Automatic differentiation with JUDI
In this tutorial, we will look at the automatic differentiation in julia, and in particular how ChainRules.jl supports addition of your own differentiation rules into Julia's Automatic Differentiation system. This allows for seamless integration between your code, including its handcoded derivatives, and Julia's native AD systems, e.g. those used by Flux Julia's machine learning platform. We use ChainRules.jl to automatically differentiate codes that involve complex operations implemented by JUDI.jl (this example) and JOLI.jl.
Introduction to chain rules
We first provide a brief introduction to automatic differentiation and to rrule
, the ChainRules.jl interface used to define custom AD rules. With this rules defined, we show how we can use generic AD frameworks (Zygote/Flux in this tutorial) to compute gradients of complicated expression swaping in our own rule for part of the expression.
using Flux, ChainRulesCore, LinearAlgebra, JOLI
Simple example
Let's consider a simple example with a basic differentiable function $x -> cos(x) + 1$
mycos(x) = cos(x) + 1
mycos (generic function with 1 method)
Now we know that the derivative of this function is $x -> -sin(x)$ from standard functional analysis.e can therefore define through chainrules a new rule for our function f
function ChainRulesCore.rrule(::typeof(mycos), x)

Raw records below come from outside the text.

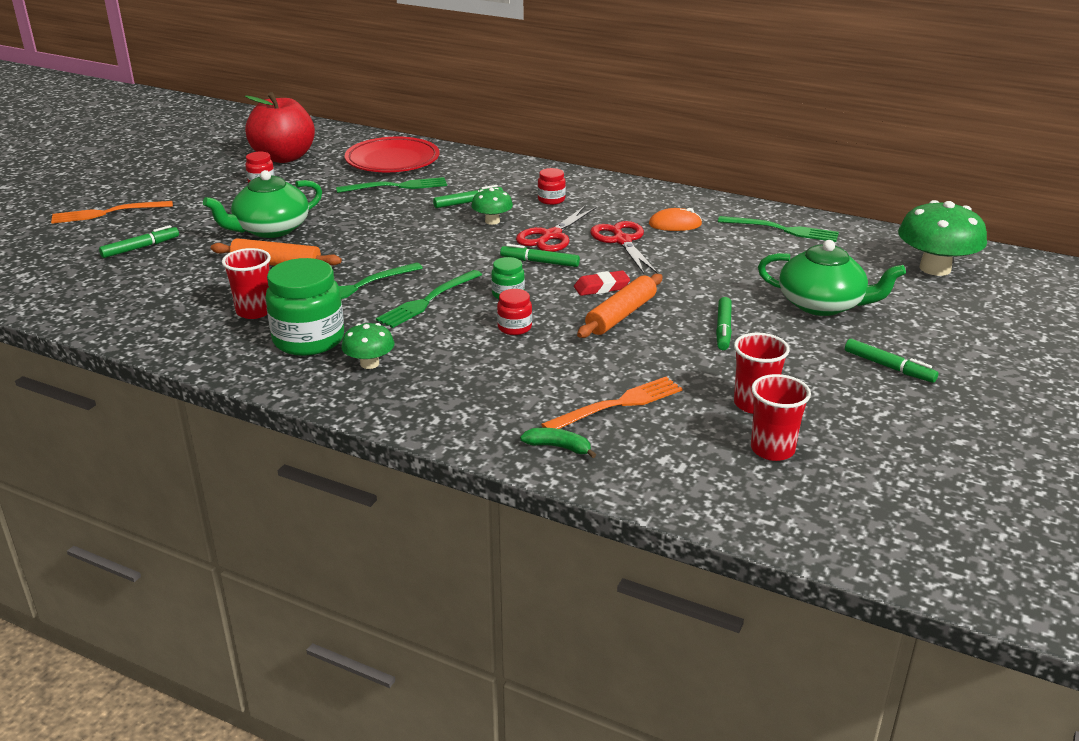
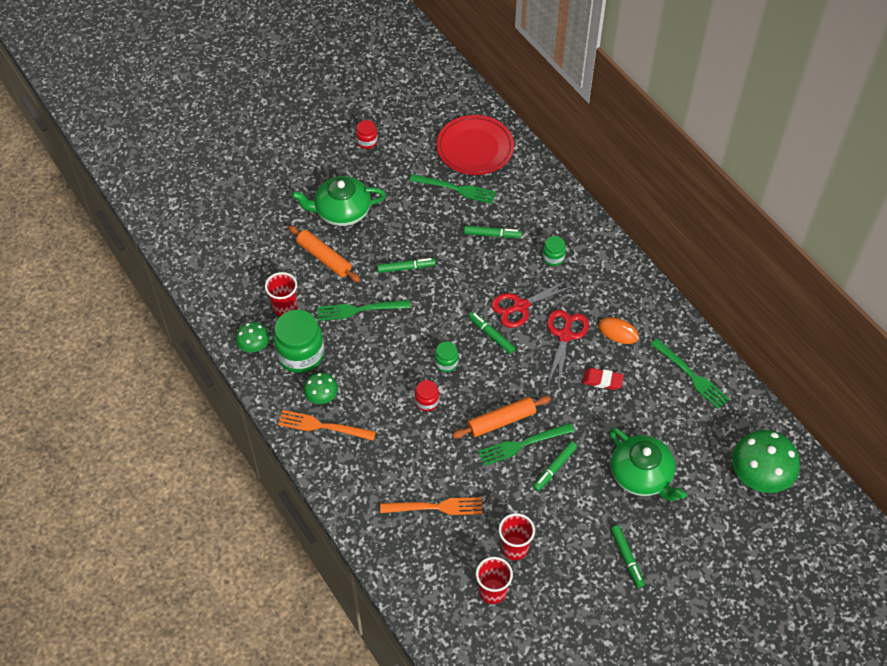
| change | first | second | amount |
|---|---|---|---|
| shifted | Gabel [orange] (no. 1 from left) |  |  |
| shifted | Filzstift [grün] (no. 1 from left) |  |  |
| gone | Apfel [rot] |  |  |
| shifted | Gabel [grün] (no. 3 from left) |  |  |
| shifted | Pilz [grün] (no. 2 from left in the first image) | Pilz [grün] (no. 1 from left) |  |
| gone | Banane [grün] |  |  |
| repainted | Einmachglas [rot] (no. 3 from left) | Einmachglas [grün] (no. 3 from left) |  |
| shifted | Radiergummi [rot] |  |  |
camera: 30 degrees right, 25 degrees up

println("Using custom AD rule for mycos")
y = mycos(x)
pullback(Δy) = (NoTangent(), -sin(x)*Δy)
return y, pullback
end
We now have the rule to compute the directional derivative of our function mycos
. Let's check the gradient
x0 = randn()
# Standard AD of cos
g1 = gradient(x->norm(cos(x)+1)^2, x0);
# Our definition
g2 = gradient(x->norm(mycos(x))^2, x0);
# Analytical gradient
g3 = -2*sin(x0)*(mycos(x0));
println("True gradient: $(g3) \nStandard AD : $(g1[1]) \nCustom AD : $(g2[1])")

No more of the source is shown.